(Camera calibration parameters)
····················
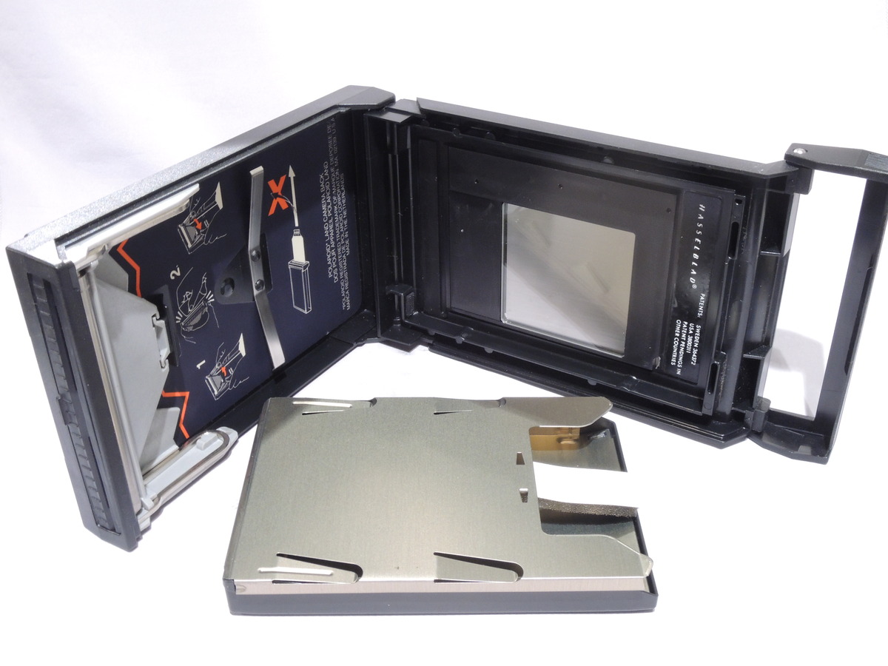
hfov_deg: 46.8
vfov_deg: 36.0
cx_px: 444
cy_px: 333
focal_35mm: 40
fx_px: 1026
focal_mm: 7.2
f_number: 6.6
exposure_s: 1/20
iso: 400
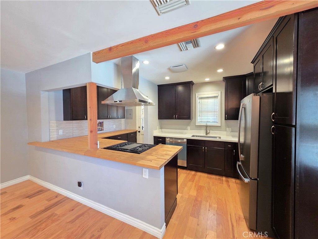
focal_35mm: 13
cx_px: 159
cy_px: 120
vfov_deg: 89.9
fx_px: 119
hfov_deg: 106.2
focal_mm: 2.2
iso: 320
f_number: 1.9
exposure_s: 1/60
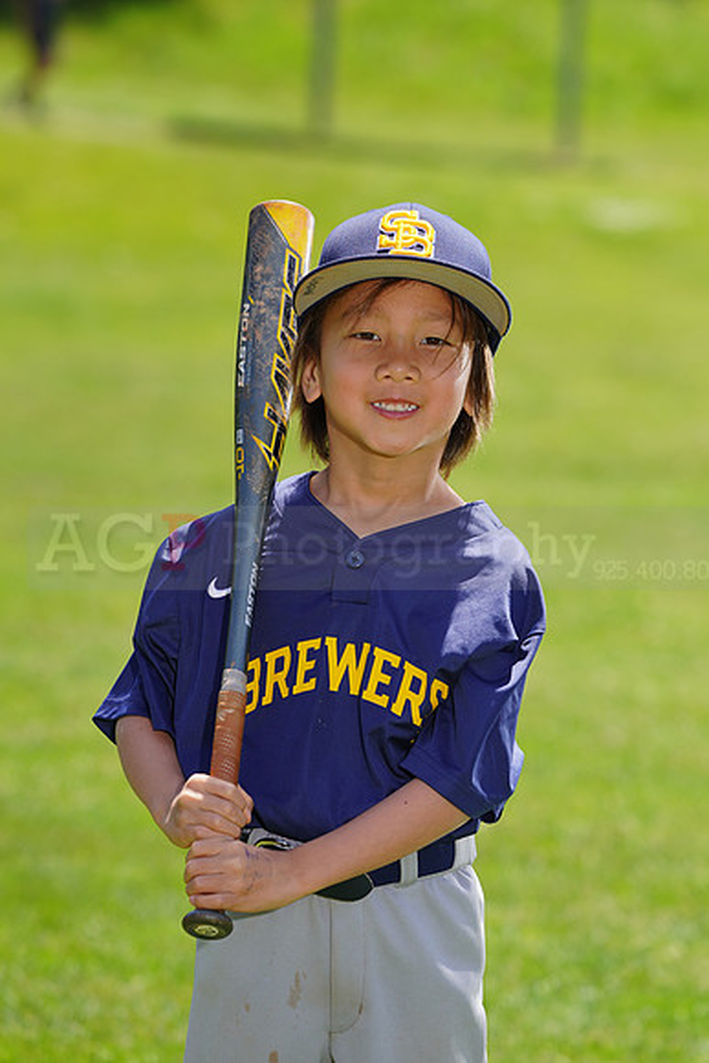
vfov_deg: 9.1
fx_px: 6672
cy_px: 532
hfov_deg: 6.1
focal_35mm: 226
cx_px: 354
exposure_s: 1/250
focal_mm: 226
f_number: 7.1
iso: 100
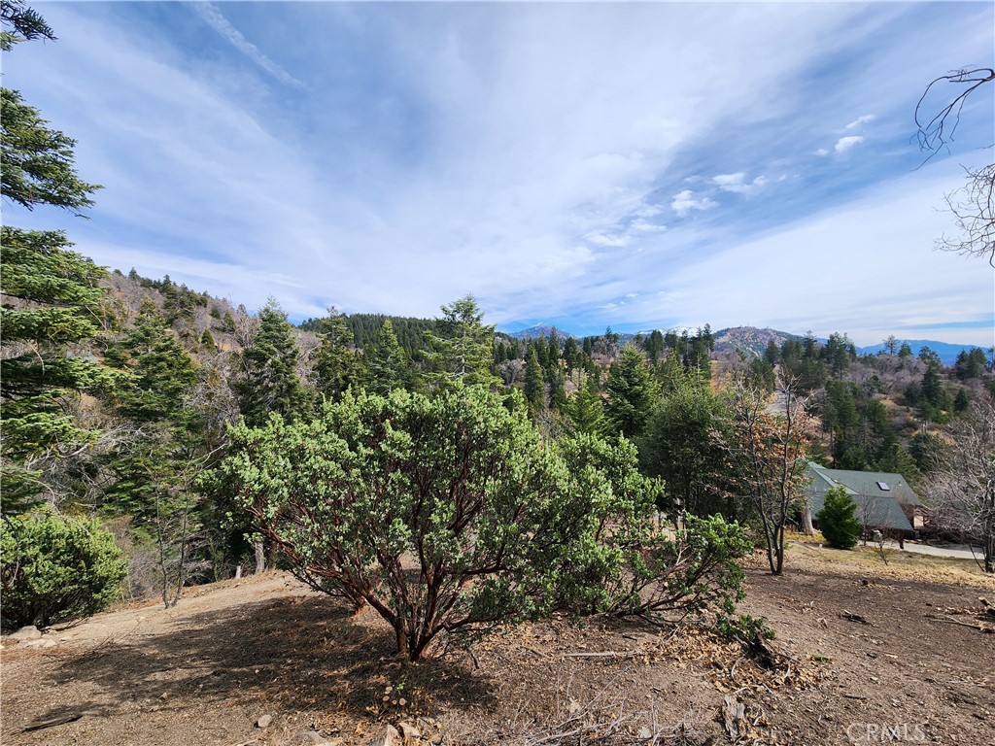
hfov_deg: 106.2
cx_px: 498
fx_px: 374
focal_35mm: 13
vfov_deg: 89.9
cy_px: 373
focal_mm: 2.2
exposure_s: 1/1874
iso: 50
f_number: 2.2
····················
Brief>
Leaving each picture behind, please give again exactly the lines above from the one with "exposure_s: 1/20" through the one with "f_number: 7.1", both included, and no others.

Solution for this problem>
exposure_s: 1/20
iso: 400
focal_35mm: 13
cx_px: 159
cy_px: 120
vfov_deg: 89.9
fx_px: 119
hfov_deg: 106.2
focal_mm: 2.2
iso: 320
f_number: 1.9
exposure_s: 1/60
vfov_deg: 9.1
fx_px: 6672
cy_px: 532
hfov_deg: 6.1
focal_35mm: 226
cx_px: 354
exposure_s: 1/250
focal_mm: 226
f_number: 7.1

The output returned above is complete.